■ **TASK INSTRUCTIONS**:
1. Write out the passage from the excerpt on NSCLC resection after neoadjuvant therapy, starting at "Unless otherwise specified, a" and ending at "disease at baseline.".
2. According to the excerpt on NSCLC resection after neoadjuvant therapy, which surgical approach was used most often?
3. Extend the excerpt on NSCLC resection after neoadjuvant therapy with the text that would come next.

■ **EXCERPT**:

Unless otherwise specified, a two-sided p value < 0.05 was considered statistically significant.

3. Results

3.1. Baseline and Pathological Characteristics

A total of 105 eligible patients with NSCLC underwent curative-intent resection following neoadjuvant systemic therapy. The median age was 66 years (IQR 60–71), and 81.0% were male. Squamous cell carcinoma was the predominant histology (73.3%). The majority of patients presented with clinically locally advanced disease, with 60.0% having stage III and 33.3% having stage II disease at baseline.

Neoadjuvant immunochemotherapy was administered to 86 patients (81.9%), while 19 (18.1%) received chemotherapy alone. Most patients (80.0%) completed 2–3 cycles of neoadjuvant therapy. Lobectomy was the standard surgical procedure (67.6%), and video-assisted thoracoscopic surgery (VATS) was the primary approach (77.1%). Postoperative pathology revealed ypT1 and ypT3 as the most frequent tumor categories (38.1% each), and 59.0% of patients achieved ypN0 status.

Dataset records
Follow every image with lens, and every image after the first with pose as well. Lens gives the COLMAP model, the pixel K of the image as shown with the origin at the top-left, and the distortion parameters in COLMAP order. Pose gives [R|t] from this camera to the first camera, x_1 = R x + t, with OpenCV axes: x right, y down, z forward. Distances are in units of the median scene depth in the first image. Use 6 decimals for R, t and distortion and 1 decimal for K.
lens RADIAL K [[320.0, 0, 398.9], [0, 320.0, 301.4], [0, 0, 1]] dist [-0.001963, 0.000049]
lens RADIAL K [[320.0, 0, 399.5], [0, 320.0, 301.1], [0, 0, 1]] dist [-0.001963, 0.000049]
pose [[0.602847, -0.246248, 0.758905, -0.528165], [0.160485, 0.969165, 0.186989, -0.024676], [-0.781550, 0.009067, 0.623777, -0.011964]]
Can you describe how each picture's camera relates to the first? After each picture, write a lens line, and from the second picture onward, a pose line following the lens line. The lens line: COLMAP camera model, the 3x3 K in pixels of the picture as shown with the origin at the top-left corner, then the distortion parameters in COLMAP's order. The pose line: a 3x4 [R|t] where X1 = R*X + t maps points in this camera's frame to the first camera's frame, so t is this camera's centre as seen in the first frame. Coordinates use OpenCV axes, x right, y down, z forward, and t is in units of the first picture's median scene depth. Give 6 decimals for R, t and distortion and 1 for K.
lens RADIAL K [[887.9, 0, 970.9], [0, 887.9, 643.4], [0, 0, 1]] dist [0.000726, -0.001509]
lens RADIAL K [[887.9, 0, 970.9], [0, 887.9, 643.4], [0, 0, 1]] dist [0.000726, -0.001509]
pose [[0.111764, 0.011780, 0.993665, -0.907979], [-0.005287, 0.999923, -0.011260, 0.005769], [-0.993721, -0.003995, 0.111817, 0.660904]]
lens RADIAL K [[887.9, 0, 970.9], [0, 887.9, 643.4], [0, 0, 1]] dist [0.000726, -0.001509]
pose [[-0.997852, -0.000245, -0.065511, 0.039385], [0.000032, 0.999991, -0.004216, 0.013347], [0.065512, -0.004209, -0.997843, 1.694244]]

■ **REPLIES**:
1.
Unless otherwise specified, a two-sided p value < 0.05 was considered statistically significant.

3. Results

3.1. Baseline and Pathological Characteristics

A total of 105 eligible patients with NSCLC underwent curative-intent resection following neoadjuvant systemic therapy. The median age was 66 years (IQR 60–71), and 81.0% were male. Squamous cell carcinoma was the predominant histology (73.3%). The majority of patients presented with clinically locally advanced disease, with 60.0% having stage III and 33.3% having stage II disease at baseline.

2. Video-assisted thoracoscopic surgery (VATS), used in 77.1% of patients.

3.
Table 1 Baseline clinicopathologic features of all enrolled patients are summarized according to pathologic response rate (PRR) after neoadjuvant therapy: low response (PRR 0–60%), intermediate response (PRR 60–90%), and major pathologic response (MPR; PRR ≥ 90%). Continuous variables are presented as median (interquartile range), and categorical variables as the number of patients (percentage). PRR, pathologic response rate; MPR, major pathologic response; IQR, interquartile range.

Table 1.

Baseline characteristics stratified by pathological response.

Variable Total PRR (0–60%) PRR (60–90%) MPR p Value
Age, y, median (IQR) 66.0 (60.0–71.0) 65.0 (59.0–69.5) 66.0 (63.0–69.5) 68.0 (60.5–72.5) 0.428
Sex, n (%)         0.034
Male 85 (81.0%) 42 (76.4%) 10 (66.7%) 33 (94.3%)  
Female 20 (19.0%) 13 (23.6%) 5 (33.3%) 2 (5.7%)  
Histology, n (%)         0.522
Adenocarcinoma 28 (26.7%) 17 (30.9%) 4 (26.7%) 7 (20.0%)  
Squamous cell carcinoma 77 (73.3%) 38 (69.1%) 11 (73.3%) 28 (80.0%)  
Tumor size, n (%)         0.668
≤4 cm 17 (16.2%) 7 (12.7%) 4 (26.7%) 6 (17.1%)  
4–7 cm 61 (58.1%) 35 (63.6%) 7 (46.7%) 19 (54.3%)  
>7 cm 27 (25.7%) 13 (23.6%) 4 (26.7%) 10 (28.6%)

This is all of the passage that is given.